# Problem to solve:
Repeat exactly the lines that run from the start of the records below to the line with "ברנרס-לי את הגולשים", including both of those lines but not the pictures.

Dataset entries
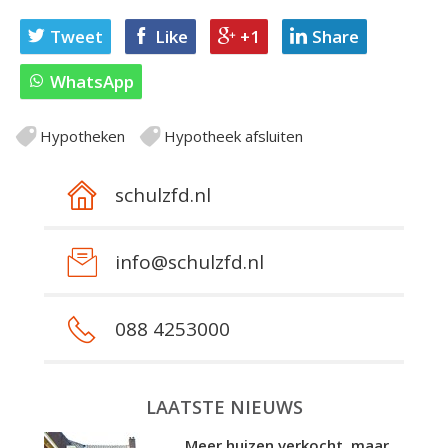
Tweet
Like
+1
Share
WhatsApp
Hypotheken
Hypotheek afsluiten
schulzfd.nl
info@schulzfd.nl
088 4253000
LAATSTE NIEUWS
Meer huizen verkocht, maar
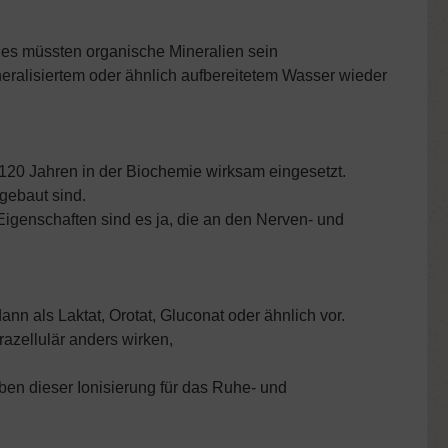
, es müssten organische Mineralien sein
ralisiertem oder ähnlich aufbereitetem Wasser wieder
 120 Jahren in der Biochemie wirksam eingesetzt.
gebaut sind.
igenschaften sind es ja, die an den Nerven- und
nn als Laktat, Orotat, Gluconat oder ähnlich vor.
azellulär anders wirken,
en dieser Ionisierung für das Ruhe- und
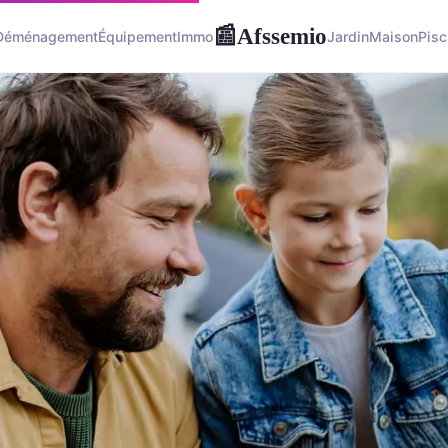
Afssemio
📰
Déménagement
Équipement
Immo
Jardin
Maison
Pisc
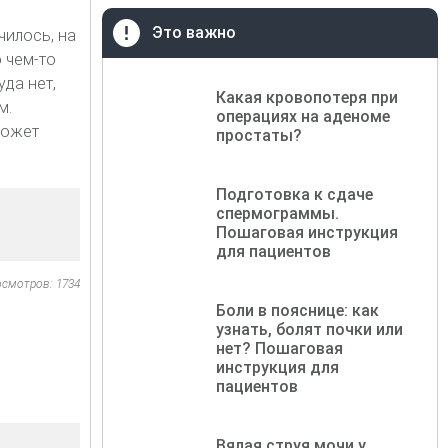
Это важно
чилось, на
 чем-то
да нет,
Какая кровопотеря при
м.
операциях на аденоме
может
простаты?
Подготовка к сдаче
спермограммы.
Пошаговая инструкция
для пациентов
осмотров: 1734
Боли в пояснице: как
узнать, болят почки или
нет? Пошаговая
инструкция для
пациентов
Вялая струя мочи у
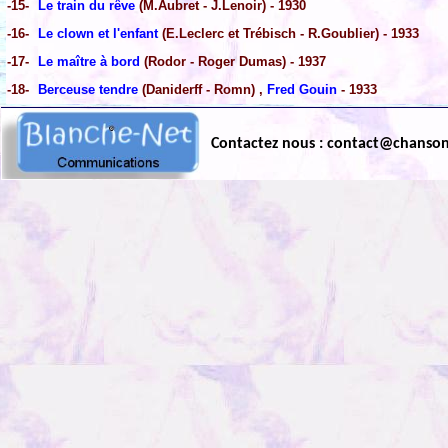
-15-
Le train du rêve
(M.Aubret - J.Lenoir) - 1930
-16-
Le clown et l'enfant
(E.Leclerc et Trébisch - R.Goublier) - 1933
-17-
Le maître à bord
(Rodor - Roger Dumas) - 1937
-18-
Berceuse tendre
(Daniderff - Romn) ,
Fred Gouin
- 1933
Contactez nous : contact@chanso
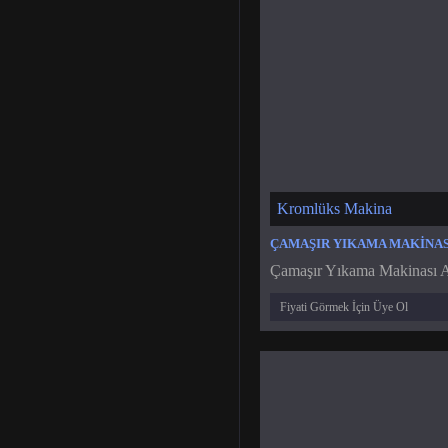
Kromlüks Makina
Çamaşır Yıkama Makinası A
Fiyati Görmek İçin Üye Ol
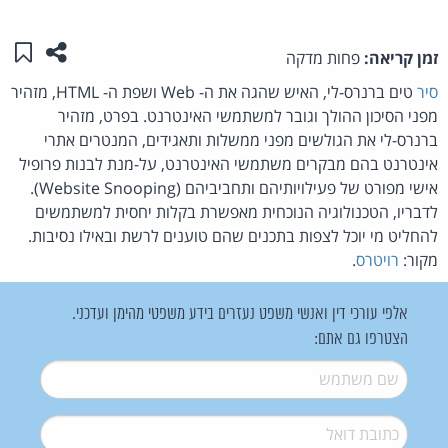
שתפו ע
שמו
זמן קריאה:
פחות מדקה
סיר
טים ברנרס-לי, האיש שהגה את ה- Web ושפת ה- HTML, מזהיר
מפני הסיכון ההולך וגובר למשתמשי האינטרנט. בפרט, מזהיר
ברנרס-לי את הגולשים מפני ממשלות ותאגידים, המנטרים אתרי
אינטרנט בהם מבקרים משתמשי האינטרנט, על-מנת לבנות פרופיל
אישי מפורט של פעילויותיהם ותחביביהם (Website Snooping).
לדבריו, הטכנולוגיה הנוכחית מאפשרת בקלות יחסית למשתמשים
להחליט מי יוכל לצפות בתכנים שהם טוענים לרשת ובאילו נסיבות.
מקור:
רויטרס
.
אלפי עורכי דין ואנשי משפט נעזרים בידע משפטי מהימן ועדכני.
הצטרפו גם אתם:
שם משתמש
*
דואל
*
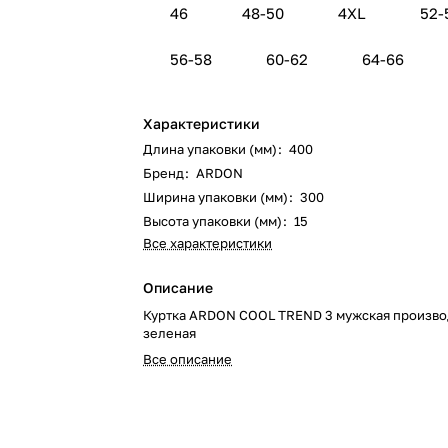
46
48-50
4XL
52-
56-58
60-62
64-66
Характеристики
Длина упаковки (мм)
:
400
Бренд
:
ARDON
Ширина упаковки (мм)
:
300
Высота упаковки (мм)
:
15
Все характеристики
Описание
Куртка ARDON COOL TREND 3 мужская произво
зеленая
Все описание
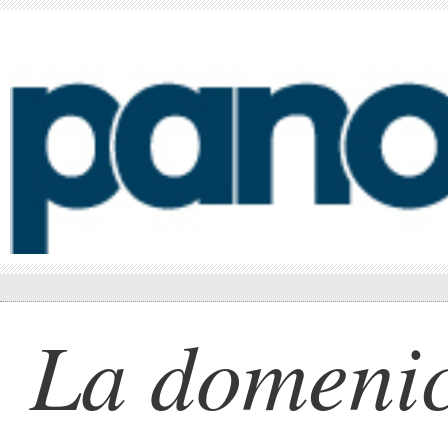
La domenic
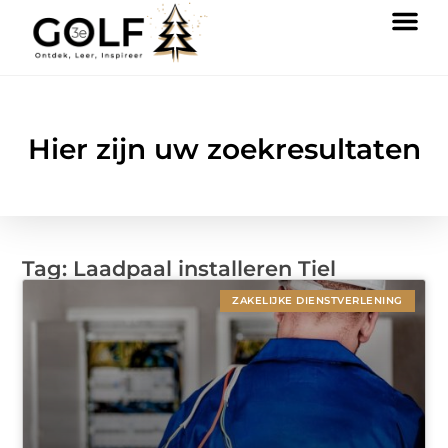
Hier zijn uw zoekresultaten
Tag: Laadpaal installeren Tiel
ZAKELIJKE DIENSTVERLENING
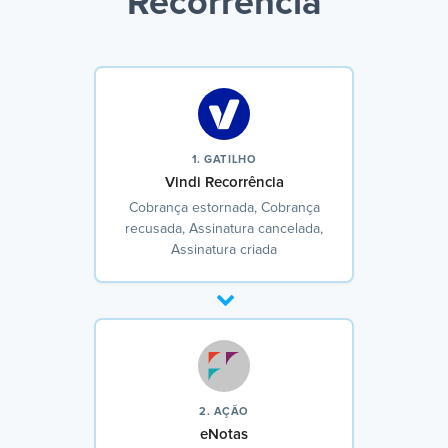
Recorrência
1. GATILHO
Vindi Recorrência
Cobrança estornada, Cobrança
recusada, Assinatura cancelada,
Assinatura criada
2. AÇÃO
eNotas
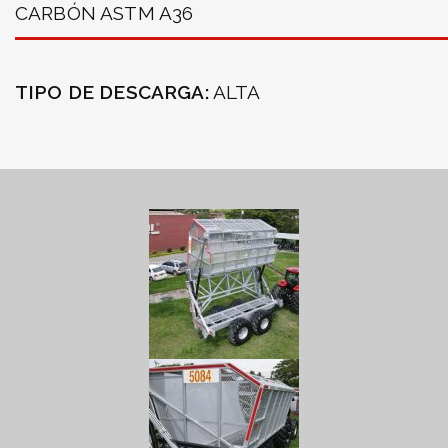
CARBÓN ASTM A36
TIPO DE DESCARGA:
ALTA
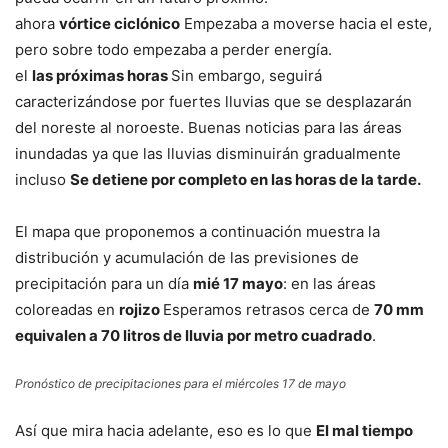
ahora
vórtice ciclónico
Empezaba a moverse hacia el este,
pero sobre todo empezaba a perder energía.
el
las próximas horas
Sin embargo, seguirá
caracterizándose por fuertes lluvias que se desplazarán
del noreste al noroeste. Buenas noticias para las áreas
inundadas ya que las lluvias disminuirán gradualmente
incluso
Se detiene por completo en las horas de la tarde.
El mapa que proponemos a continuación muestra la
distribución y acumulación de las previsiones de
precipitación para un día
mié 17 mayo
: en las áreas
coloreadas en
rojizo
Esperamos retrasos cerca de
70 mm
equivalen a 70 litros de lluvia por metro cuadrado
.
Pronóstico de precipitaciones para el miércoles 17 de mayo
Así que mira hacia adelante, eso es lo que
El mal tiempo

# Written solution:
Tweet
Like
+1
Share
WhatsApp
Hypotheken
Hypotheek afsluiten
schulzfd.nl
info@schulzfd.nl
088 4253000
LAATSTE NIEUWS
Meer huizen verkocht, maar
, es müssten organische Mineralien sein
ralisiertem oder ähnlich aufbereitetem Wasser wieder
 120 Jahren in der Biochemie wirksam eingesetzt.
gebaut sind.
igenschaften sind es ja, die an den Nerven- und
nn als Laktat, Orotat, Gluconat oder ähnlich vor.
azellulär anders wirken,
en dieser Ionisierung für das Ruhe- und
Afssemio
📰
Déménagement
Équipement
Immo
Jardin
Maison
Pisc
Это важно
чилось, на
 чем-то
да нет,
Какая кровопотеря при
м.
операциях на аденоме
может
простаты?
Подготовка к сдаче
спермограммы.
Пошаговая инструкция
для пациентов
осмотров: 1734
Боли в пояснице: как
узнать, болят почки или
нет? Пошаговая
инструкция для
пациентов
Вялая струя мочи у
-15-
Le train du rêve
(M.Aubret - J.Lenoir) - 1930
-16-
Le clown et l'enfant
(E.Leclerc et Trébisch - R.Goublier) - 1933
-17-
Le maître à bord
(Rodor - Roger Dumas) - 1937
-18-
Berceuse tendre
(Daniderff - Romn) ,
Fred Gouin
- 1933
Contactez nous : contact@chanso
Kromlüks Makina
Çamaşır Yıkama Makinası A
Fiyati Görmek İçin Üye Ol
שתפו ע
שמו
זמן קריאה:
פחות מדקה
סיר
טים ברנרס-לי, האיש שהגה את ה- Web ושפת ה- HTML, מזהיר
מפני הסיכון ההולך וגובר למשתמשי האינטרנט. בפרט, מזהיר
ברנרס-לי את הגולשים מפני ממשלות ותאגידים, המנטרים אתרי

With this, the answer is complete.